> What the task requires
Omit the pictures, then reproduce every remaining record exactly.

> Data to examine
BEGIN
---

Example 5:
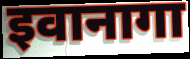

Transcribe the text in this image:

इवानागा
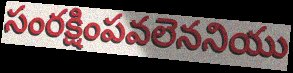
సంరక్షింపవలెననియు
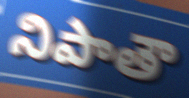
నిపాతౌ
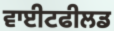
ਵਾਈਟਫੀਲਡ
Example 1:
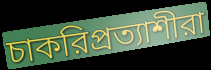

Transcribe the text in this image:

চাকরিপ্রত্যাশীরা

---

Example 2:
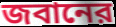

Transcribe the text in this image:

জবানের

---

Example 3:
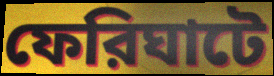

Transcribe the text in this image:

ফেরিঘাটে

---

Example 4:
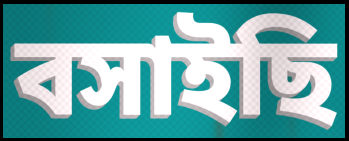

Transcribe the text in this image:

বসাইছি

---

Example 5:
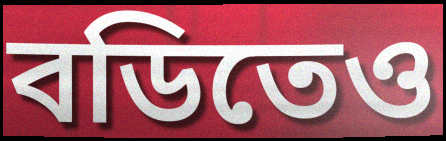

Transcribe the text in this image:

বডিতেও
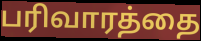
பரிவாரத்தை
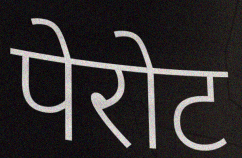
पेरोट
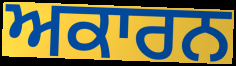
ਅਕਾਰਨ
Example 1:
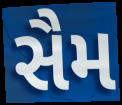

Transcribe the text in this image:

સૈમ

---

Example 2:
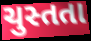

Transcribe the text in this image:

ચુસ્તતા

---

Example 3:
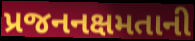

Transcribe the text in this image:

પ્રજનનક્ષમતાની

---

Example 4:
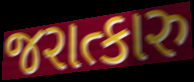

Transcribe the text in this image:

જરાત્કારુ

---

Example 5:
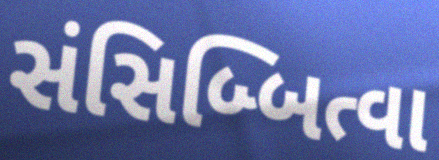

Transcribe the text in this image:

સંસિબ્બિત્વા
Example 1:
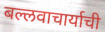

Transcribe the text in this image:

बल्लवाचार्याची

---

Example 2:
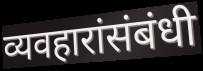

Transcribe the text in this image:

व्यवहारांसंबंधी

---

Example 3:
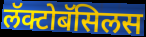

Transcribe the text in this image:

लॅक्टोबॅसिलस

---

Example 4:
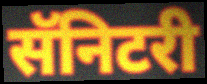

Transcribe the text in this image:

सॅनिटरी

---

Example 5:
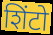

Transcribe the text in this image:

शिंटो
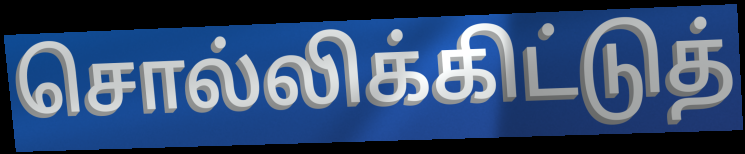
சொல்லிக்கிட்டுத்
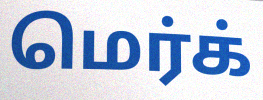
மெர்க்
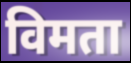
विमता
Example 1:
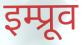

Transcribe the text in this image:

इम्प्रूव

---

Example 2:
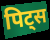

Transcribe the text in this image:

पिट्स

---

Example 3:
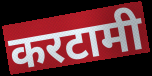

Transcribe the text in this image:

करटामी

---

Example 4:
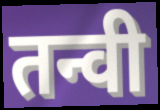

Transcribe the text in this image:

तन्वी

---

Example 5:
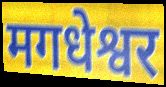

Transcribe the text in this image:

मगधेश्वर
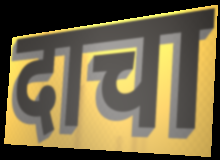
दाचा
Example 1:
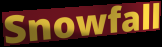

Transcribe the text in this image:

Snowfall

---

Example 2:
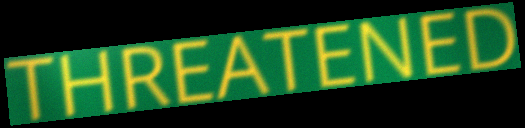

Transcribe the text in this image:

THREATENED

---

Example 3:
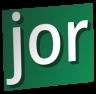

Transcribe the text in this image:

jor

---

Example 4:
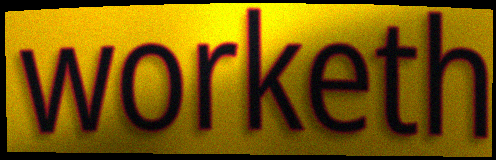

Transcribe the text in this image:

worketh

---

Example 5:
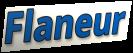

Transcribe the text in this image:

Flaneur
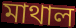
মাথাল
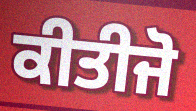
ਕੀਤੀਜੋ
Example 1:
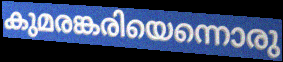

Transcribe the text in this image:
END
> Expected answer
---

Example 5:

Transcribe the text in this image:

इवानागा
సంరక్షింపవలెననియు
నిపాతౌ
ਵਾਈਟਫੀਲਡ
Example 1:

Transcribe the text in this image:

চাকরিপ্রত্যাশীরা

---

Example 2:

Transcribe the text in this image:

জবানের

---

Example 3:

Transcribe the text in this image:

ফেরিঘাটে

---

Example 4:

Transcribe the text in this image:

বসাইছি

---

Example 5:

Transcribe the text in this image:

বডিতেও
பரிவாரத்தை
पेरोट
ਅਕਾਰਨ
Example 1:

Transcribe the text in this image:

સૈમ

---

Example 2:

Transcribe the text in this image:

ચુસ્તતા

---

Example 3:

Transcribe the text in this image:

પ્રજનનક્ષમતાની

---

Example 4:

Transcribe the text in this image:

જરાત્કારુ

---

Example 5:

Transcribe the text in this image:

સંસિબ્બિત્વા
Example 1:

Transcribe the text in this image:

बल्लवाचार्याची

---

Example 2:

Transcribe the text in this image:

व्यवहारांसंबंधी

---

Example 3:

Transcribe the text in this image:

लॅक्टोबॅसिलस

---

Example 4:

Transcribe the text in this image:

सॅनिटरी

---

Example 5:

Transcribe the text in this image:

शिंटो
சொல்லிக்கிட்டுத்
மெர்க்
विमता
Example 1:

Transcribe the text in this image:

इम्प्रूव

---

Example 2:

Transcribe the text in this image:

पिट्स

---

Example 3:

Transcribe the text in this image:

करटामी

---

Example 4:

Transcribe the text in this image:

तन्वी

---

Example 5:

Transcribe the text in this image:

मगधेश्वर
दाचा
Example 1:

Transcribe the text in this image:

Snowfall

---

Example 2:

Transcribe the text in this image:

THREATENED

---

Example 3:

Transcribe the text in this image:

jor

---

Example 4:

Transcribe the text in this image:

worketh

---

Example 5:

Transcribe the text in this image:

Flaneur
মাথাল
ਕੀਤੀਜੋ
Example 1:

Transcribe the text in this image:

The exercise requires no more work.